I'm trying to create efficient broadcast arrays in numpy, e.g. a set of shape=[1000,1000,1000]
arrays that have only 1000 elements, but repeated 1e6 times. This can be achieved both through np.lib.stride_tricks.as_strided
and np.broadcast_arrays
.
However, I am having trouble verifying that there is no duplication in memory, and this is critical since tests that actually duplicate the arrays in memory tend to crash my machine leaving no traceback.
I've tried examining the size of the arrays using .nbytes
, but that doesn't seem to correspond to the actual memory usage:
>>> import numpy as np
>>> import resource
>>> initial_memuse = resource.getrusage(resource.RUSAGE_SELF).ru_maxrss
>>> pagesize = resource.getpagesize()
>>>
>>> x = np.arange(1000)
>>> memuse_x = resource.getrusage(resource.RUSAGE_SELF).ru_maxrss
>>> print("Size of x = {0} MB".format(x.nbytes/1e6))
Size of x = 0.008 MB
>>> print("Memory used = {0} MB".format((memuse_x-initial_memuse)*resource.getpagesize()/1e6))
Memory used = 150.994944 MB
>>>
>>> y = np.lib.stride_tricks.as_strided(x, [1000,10,10], strides=x.strides + (0, 0))

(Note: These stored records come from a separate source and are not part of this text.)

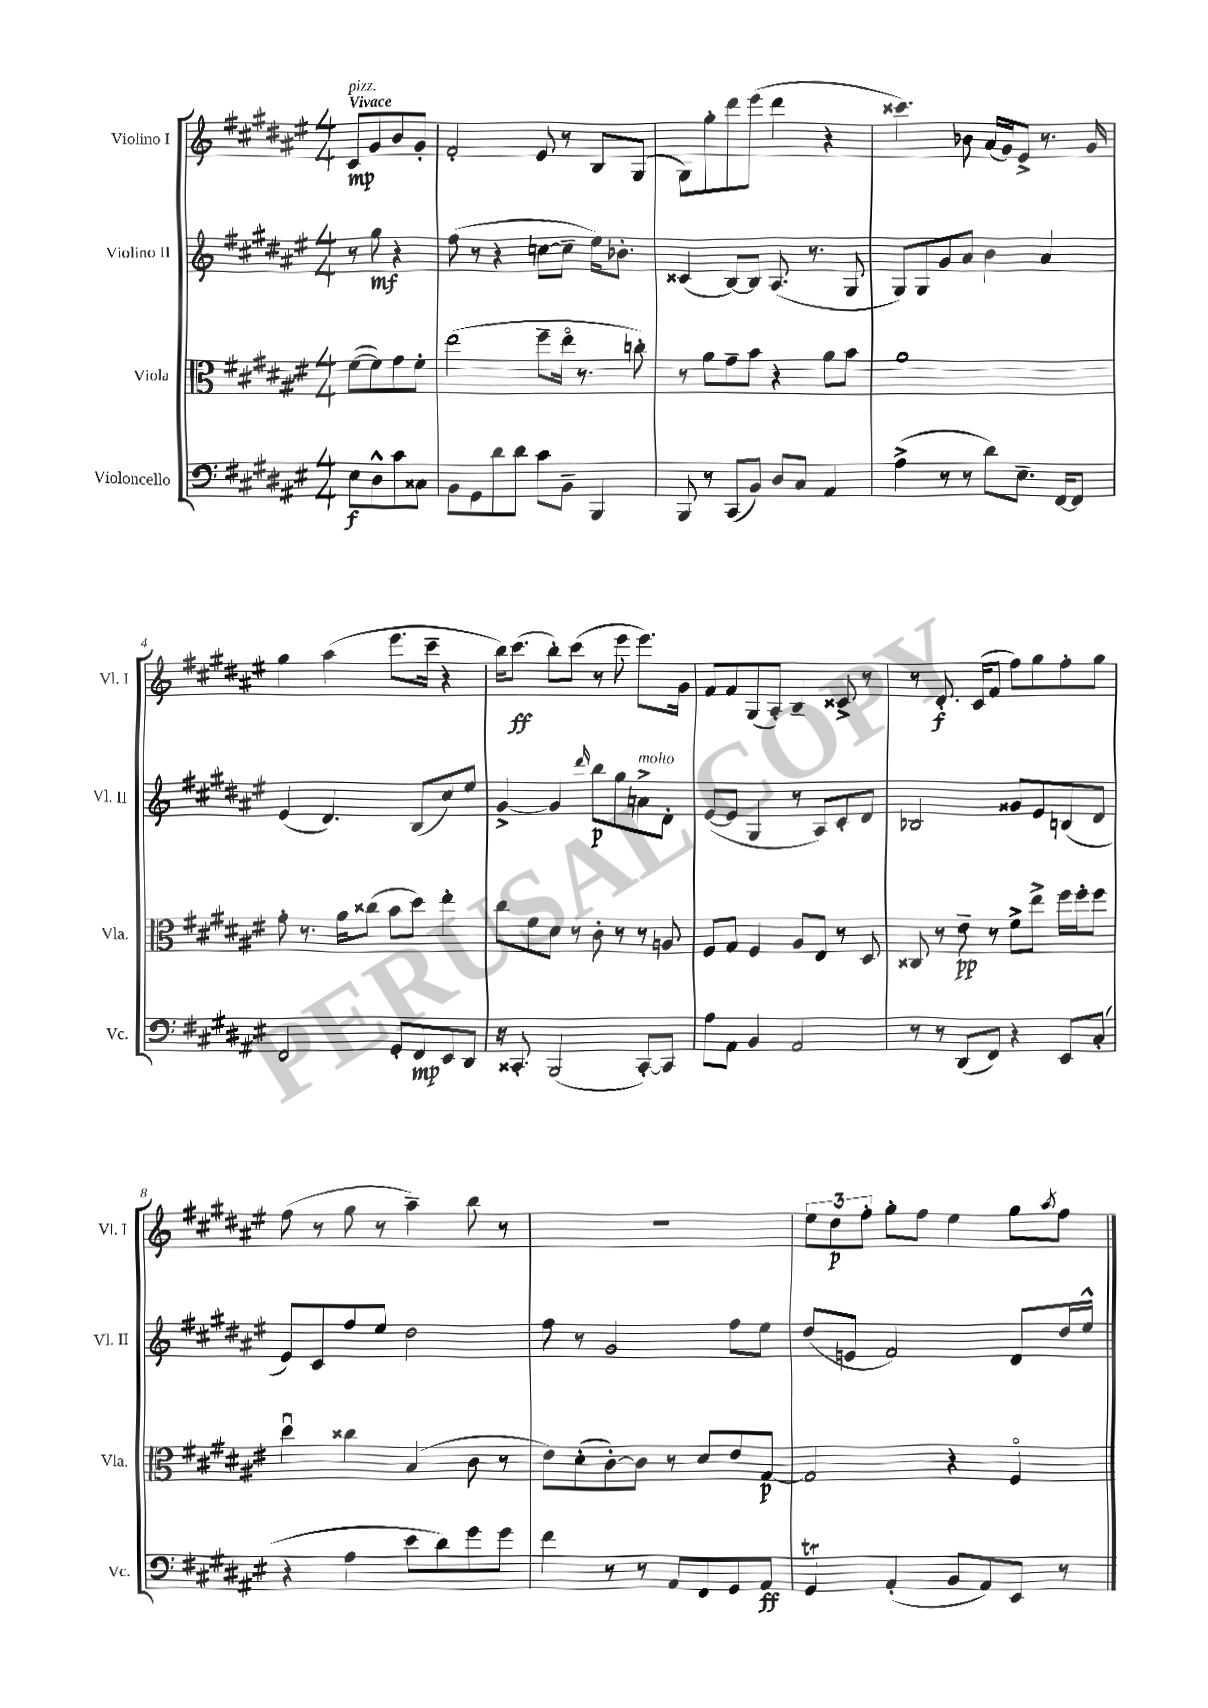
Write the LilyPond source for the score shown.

<<
\new StaffGroup <<
\new Staff = "s0" \with { instrumentName = "Violino I" shortInstrumentName = "Vl. I" } {
    \clef treble \key fis \major \numericTimeSignature \time 4/4 \partial 2 \tempo "Vivace"
    cis'8\mp^\markup { \italic "pizz." } gis'8 b'8 gis'8-. |
    fis'2-. eis'8 r8 b8 gis8( |
    gis8) gis''8-. dis'''8 eis'''8( dis'''4 r4 |
    cisis'''4.) bes'8 ais'16( gis'16) eis'8-> r8. gis'16 |
    gis''4 ais''4( eis'''8. cis'''16-- r4 |
    b''16) cis'''8.\ff( b''8-.) cis'''8( r8 eis'''8 eis'''8.) gis'16 |
    fis'8 fis'8 gis8( ais8-.) b4-- cisis'8-> r8 |
    r8 dis'8.-.\f cis'16( fis'8 fis''8) gis''8 fis''8-. gis''8 |
    fis''8( r8 gis''8 r8 ais''4--) b''8 r8 |
    R1 |
    \tuplet 3/2 { eis''8 dis''8\p fis''8-. } gis''8-. fis''8 eis''4 gis''8 \acciaccatura { ais''8 } fis''8 \bar "|." |
}
\new Staff = "s1" \with { instrumentName = "Violino II" shortInstrumentName = "Vl. II" } {
    \clef treble \key fis \major \numericTimeSignature \time 4/4 \partial 2
    r8 gis''8\mf r4 |
    fis''8( r8 r4 c''8~ c''8-- eis''16) bes'8.-. |
    cisis'4( b8~) b8 ais8.( r8. gis8 |
    gis8) gis8 gis'8 ais'8 b'4 ais'4 |
    eis'4( dis'4.) b8( cis''8) eis''8 |
    gis'4~-> gis'4 \grace { dis'''16 } b''8\p gis''8 a'8->^\markup { \italic "molto" } dis'8-. |
    eis'8~( eis'8 gis4 r8 ais8) cis'8-. dis'8 |
    bes2 gisis'8 eis'8 b8( dis'8 |
    eis'8) cis'8 fis''8 eis''8 dis''2 |
    fis''8 r8 gis'2 fis''8 eis''8 |
    dis''8( e'8 fis'2) dis'8 dis''16 eis''16-^ \bar "|." |
}
\new Staff = "s2" \with { instrumentName = "Viola" shortInstrumentName = "Vla." } {
    \clef alto \key fis \major \numericTimeSignature \time 4/4 \partial 2
    fis'8~( fis'8) gis'8 fis'8-. |
    eis''2( fis''8-- eis''16\flageolet r8. c''8-.) |
    r8 ais'8 gis'8-- b'8 r4 ais'8 b'8 |
    ais'1 |
    gis'8-. r8. ais'16 cisis''8( b'8 dis''8) eis''4-. |
    cis''8 fis'8 dis'8 r8 cis'8-. r8 r8 a8 |
    fis8 gis8 fis4 ais8 eis8 r8 dis8 |
    cisis8 r8 eis'8--\pp r8 fis'8-> eis''8-> fis''16 fis''16-. fis''8 |
    dis''4\downbow cisis''4 b4( cis'8 r8 |
    eis'8) dis'8-.( cis'8~-.) cis'8 r8 dis'8 eis'8 gis8~\p |
    gis2 r4 fis4\flageolet \bar "|." |
}
\new Staff = "s3" \with { instrumentName = "Violoncello" shortInstrumentName = "Vc." } {
    \clef bass \key fis \major \numericTimeSignature \time 4/4 \partial 2
    eis8\f dis8-^ cis'8 cisis8 |
    b,8 gis,8 dis'8 dis'8 cis'8 b,8-- b,,4 |
    b,,8 r8 cis,8( b,8) dis8 cis8 ais,4 |
    ais4->( r8 r8 dis'8) eis8.-- fis,16~ fis,8 |
    fis,2 gis,8-. fis,8\mp eis,8 dis,8 |
    r16 cisis,8.-. b,,2( cisis,8~-.) cisis,8 |
    ais8 ais,8 b,4 ais,2 |
    r8 r8 dis,8( fis,8) r4 eis,8 cis8-.( |
    r4 ais4 eis'8 dis'8) gis'8 gis'8 |
    fis'4 r8 r8 ais,8 fis,8 gis,8 ais,8\ff |
    gis,4\trill ais,4-.( b,8 ais,8) eis,8 r8 \bar "|." |
}
>>
>>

>>> memuse_y = resource.getrusage(resource.RUSAGE_SELF).ru_maxrss
>>> print("Size of y = {0} MB".format(y.nbytes/1e6))
Size of y = 0.8 MB
>>> print("Memory used = {0} MB".format((memuse_y-memuse_x)*resource.getpagesize()/1e6))

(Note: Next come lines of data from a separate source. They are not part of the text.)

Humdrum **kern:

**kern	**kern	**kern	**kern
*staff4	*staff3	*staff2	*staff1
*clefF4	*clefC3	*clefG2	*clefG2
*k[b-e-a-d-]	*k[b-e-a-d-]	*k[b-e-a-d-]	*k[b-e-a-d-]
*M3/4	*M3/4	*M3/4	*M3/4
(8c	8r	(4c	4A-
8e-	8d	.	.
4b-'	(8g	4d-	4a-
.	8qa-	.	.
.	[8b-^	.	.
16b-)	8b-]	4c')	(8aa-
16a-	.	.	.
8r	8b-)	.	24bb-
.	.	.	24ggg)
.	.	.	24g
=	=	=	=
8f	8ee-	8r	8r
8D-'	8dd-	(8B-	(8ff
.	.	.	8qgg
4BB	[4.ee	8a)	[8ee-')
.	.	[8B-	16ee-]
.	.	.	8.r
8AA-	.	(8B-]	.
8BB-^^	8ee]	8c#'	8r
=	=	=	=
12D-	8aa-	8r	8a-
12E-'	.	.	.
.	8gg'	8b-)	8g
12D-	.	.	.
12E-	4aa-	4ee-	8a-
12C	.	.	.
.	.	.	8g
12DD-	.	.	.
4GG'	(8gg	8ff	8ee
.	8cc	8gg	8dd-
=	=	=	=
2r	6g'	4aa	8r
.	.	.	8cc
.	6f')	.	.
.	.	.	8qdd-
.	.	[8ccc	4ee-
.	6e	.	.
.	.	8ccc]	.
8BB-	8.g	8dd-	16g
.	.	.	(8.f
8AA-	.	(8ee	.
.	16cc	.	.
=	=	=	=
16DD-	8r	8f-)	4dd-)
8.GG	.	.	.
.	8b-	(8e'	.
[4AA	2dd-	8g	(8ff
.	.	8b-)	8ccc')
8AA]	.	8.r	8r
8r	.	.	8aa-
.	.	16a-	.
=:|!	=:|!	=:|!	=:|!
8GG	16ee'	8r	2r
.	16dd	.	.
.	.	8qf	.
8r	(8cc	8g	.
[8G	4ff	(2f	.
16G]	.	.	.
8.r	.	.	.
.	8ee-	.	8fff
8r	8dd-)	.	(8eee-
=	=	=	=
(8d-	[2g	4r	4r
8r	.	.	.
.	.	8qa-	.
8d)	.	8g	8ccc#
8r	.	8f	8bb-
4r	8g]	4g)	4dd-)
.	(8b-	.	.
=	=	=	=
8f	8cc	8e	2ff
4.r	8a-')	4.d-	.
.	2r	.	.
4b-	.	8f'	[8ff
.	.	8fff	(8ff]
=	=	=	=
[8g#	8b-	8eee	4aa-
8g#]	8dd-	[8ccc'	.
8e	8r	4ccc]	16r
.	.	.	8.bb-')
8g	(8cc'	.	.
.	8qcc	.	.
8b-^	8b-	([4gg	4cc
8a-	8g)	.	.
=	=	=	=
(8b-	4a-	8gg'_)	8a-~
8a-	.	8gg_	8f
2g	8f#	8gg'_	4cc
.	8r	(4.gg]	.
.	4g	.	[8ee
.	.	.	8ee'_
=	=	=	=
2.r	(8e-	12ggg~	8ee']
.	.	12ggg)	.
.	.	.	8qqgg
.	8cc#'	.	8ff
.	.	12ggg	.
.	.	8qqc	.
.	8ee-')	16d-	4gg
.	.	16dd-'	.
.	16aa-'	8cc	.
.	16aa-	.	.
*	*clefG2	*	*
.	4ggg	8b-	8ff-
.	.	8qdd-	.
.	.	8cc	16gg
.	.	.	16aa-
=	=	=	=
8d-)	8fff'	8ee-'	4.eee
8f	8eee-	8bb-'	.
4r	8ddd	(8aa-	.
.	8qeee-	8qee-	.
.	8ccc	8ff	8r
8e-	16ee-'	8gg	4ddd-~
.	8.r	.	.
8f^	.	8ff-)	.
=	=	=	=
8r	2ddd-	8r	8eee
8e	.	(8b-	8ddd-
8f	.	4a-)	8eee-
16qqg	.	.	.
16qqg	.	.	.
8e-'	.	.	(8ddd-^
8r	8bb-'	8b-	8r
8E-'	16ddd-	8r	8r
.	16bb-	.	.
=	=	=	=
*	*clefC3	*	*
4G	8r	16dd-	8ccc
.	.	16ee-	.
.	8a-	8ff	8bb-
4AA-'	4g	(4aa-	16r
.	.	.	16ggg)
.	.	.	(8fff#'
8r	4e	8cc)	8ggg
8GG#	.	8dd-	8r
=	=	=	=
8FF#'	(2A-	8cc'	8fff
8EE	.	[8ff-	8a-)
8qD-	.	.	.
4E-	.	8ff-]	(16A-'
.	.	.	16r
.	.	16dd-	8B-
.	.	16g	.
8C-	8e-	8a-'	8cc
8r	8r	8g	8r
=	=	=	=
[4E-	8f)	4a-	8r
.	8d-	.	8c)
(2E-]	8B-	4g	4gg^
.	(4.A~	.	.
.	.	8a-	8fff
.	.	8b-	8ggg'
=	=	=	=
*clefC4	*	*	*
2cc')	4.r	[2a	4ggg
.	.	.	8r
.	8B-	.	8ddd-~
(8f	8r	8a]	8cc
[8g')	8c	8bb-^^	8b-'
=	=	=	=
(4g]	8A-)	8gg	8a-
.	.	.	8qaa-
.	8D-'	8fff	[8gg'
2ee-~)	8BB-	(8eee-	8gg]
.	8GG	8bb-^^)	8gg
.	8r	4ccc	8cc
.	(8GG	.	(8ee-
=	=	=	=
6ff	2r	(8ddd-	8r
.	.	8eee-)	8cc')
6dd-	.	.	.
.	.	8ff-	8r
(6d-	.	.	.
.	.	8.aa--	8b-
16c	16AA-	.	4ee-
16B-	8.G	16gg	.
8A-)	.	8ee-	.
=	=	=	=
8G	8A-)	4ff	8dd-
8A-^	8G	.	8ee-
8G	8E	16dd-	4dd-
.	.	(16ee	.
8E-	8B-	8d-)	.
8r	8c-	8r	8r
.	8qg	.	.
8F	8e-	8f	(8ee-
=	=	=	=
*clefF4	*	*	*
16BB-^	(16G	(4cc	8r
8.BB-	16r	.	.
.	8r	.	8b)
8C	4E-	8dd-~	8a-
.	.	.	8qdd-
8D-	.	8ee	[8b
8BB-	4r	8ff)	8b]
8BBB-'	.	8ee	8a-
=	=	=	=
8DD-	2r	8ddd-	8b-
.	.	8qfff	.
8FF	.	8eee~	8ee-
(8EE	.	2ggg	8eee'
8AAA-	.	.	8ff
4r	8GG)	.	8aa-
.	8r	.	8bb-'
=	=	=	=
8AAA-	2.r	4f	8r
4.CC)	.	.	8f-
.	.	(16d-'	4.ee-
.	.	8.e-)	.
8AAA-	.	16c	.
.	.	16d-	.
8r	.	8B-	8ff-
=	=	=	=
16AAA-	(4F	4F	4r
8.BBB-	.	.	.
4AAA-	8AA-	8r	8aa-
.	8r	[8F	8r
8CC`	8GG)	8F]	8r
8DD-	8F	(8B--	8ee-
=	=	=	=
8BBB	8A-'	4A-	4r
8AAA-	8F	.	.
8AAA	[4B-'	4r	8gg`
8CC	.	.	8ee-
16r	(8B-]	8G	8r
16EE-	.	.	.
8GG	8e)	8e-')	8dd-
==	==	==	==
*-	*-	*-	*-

Memory used = 201.326592 MB
>>>
>>> z = np.lib.stride_tricks.as_strided(x, [1000,100,100], strides=x.strides + (0, 0))
>>> memuse_z = resource.getrusage(resource.RUSAGE_SELF).ru_maxrss
>>> print("Size of z = {0} MB".format(z.nbytes/1e6))
Size of z = 80.0 MB
>>> print("Memory used = {0} MB".format((memuse_z-memuse_y)*resource.getpagesize()/1e6))
Memory used = 0.0 MB
So .nbytes
reports the "theoretical" size of the array, but apparently not the actual size. The resource
checking is a little awkward, as it looks like there are some things being loaded & cached (perhaps?) that result in the first striding taking up some amount of memory, but future strides take none.
tl;dr: How do you determine the actual size of a numpy array or array view in memory?